Kritiek leveren op de maatschappij doet Pasolini niet alleen in zijn films, gedichten en romans. Hij schrijft essays, draait reportages en slaagt erin zowel de goegemeente als een zekere progressieve intelligentsia tegen zich in het harnas te jagen. Het studentenprotest van ’68 kent in Pasolini’s ogen geen genade. Met het gedicht ‘Il P.C.I ai giovani’, vroegtijdig verschenen in L’Espresso, ontketent hij een polemiek van jewelste. Hij richt zich tot de jongeren die de revolutie prediken, maar die revolutie is fake, een instrument van de kleine burgerij. In de schermutselingen tussen studenten en politie kiest hij resoluut partij voor de politieagent, arbeiderszoon, tegenover de student, fils à papa.
Het viel bij het establishment van de communistische partij niet bepaald in goede aarde. Een laatste keer hoopt Pasolini een ideale wereld te creëren in de drie films die de ‘Trilogia della vita’ (1971-1974) vormen: ‘Il Decameron’, ‘I racconti di Canterbury’ en ‘Il fiore delle Mille e una notte’. Seksualiteit in alle mogelijke vormen staat centraal in de drie films. Deze naïeve seksualiteit staat mijlenver van de duistere film die hij later zal maken, ‘Salò o le 120 giornate di Sodoma’.
Het ergste moet nog komen
Pasolini’s zoektocht naar een onschuldige wereld strandt in de literatuur. Om hem heen groeit de macht van de consumptiemaatschappij, de burgerij die hij jarenlang heeft bekampt wint het pleit en maakt van de Italiaanse maatschappij eenheidsworst. Ideologieën sterven uit. In zijn columns in de Corriere della Sera neemt Pasolini de nieuwe mores op de korrel, spreekt zich uit tegen echtscheiding en abortus, wijst de politieke partijen, en met name de Democrazia cristiana, op hun verantwoordelijkheid in de terreuraanslagen van Piazza Fontana en schopt tegen de schenen van zowat iedereen. Koren op de molen van de aanhangers van de complottheorie na zijn dood.
Het jarenlange gevecht met de wereld en de vruchteloze zoektocht naar onschuld maken van Pier Paolo Pasolini een ontgoochelde en eenzame krijger. ‘Non ho più speranza’, zegt hij in een interview met Enzo Biagi, geen hoop meer dat Italië zich los kan maken van de macht van de media, van de consumptiemaatschappij die met haar overbodige goederen de cultuur vernietigt.
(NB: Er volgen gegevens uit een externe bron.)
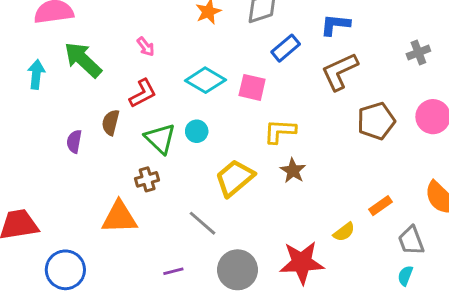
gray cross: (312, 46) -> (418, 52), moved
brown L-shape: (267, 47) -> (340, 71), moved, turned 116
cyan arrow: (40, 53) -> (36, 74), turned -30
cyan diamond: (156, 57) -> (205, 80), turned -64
Het zijn de woorden van een intellectueel begin jaren ‘70 maar ze konden evengoed vorige week gepubliceerd zijn.
Dat Pasolini’s werk net nu herontdekt wordt, heeft alles te maken met zijn ‘profetische’ uitspraken over de massamedia en hun invloed op het dagelijkse leven en denken. Er is geen weg terug en het wordt alleen maar erger. Op het moment van zijn dood laat hij een imposant oeuvre na: 24 dichtbundels, 14 romans, 26 scenario’s, 12 theaterstukken, 18 essaybundels en 23 films. Voor zijn films krijgt hij tien keer een officiële erkenning op een filmfestival, zowel in binnen- als buitenland. Hij schrijft ook zeven liedjesteksten.
Dichter, regisseur, recensent, theatermaker, schrijver, intellectueel: met Pasolini verliest Italië de laatste homo universalis. De vragen die hij zichzelf en de maatschappij stelt, blijven een modern publiek even sterk boeien.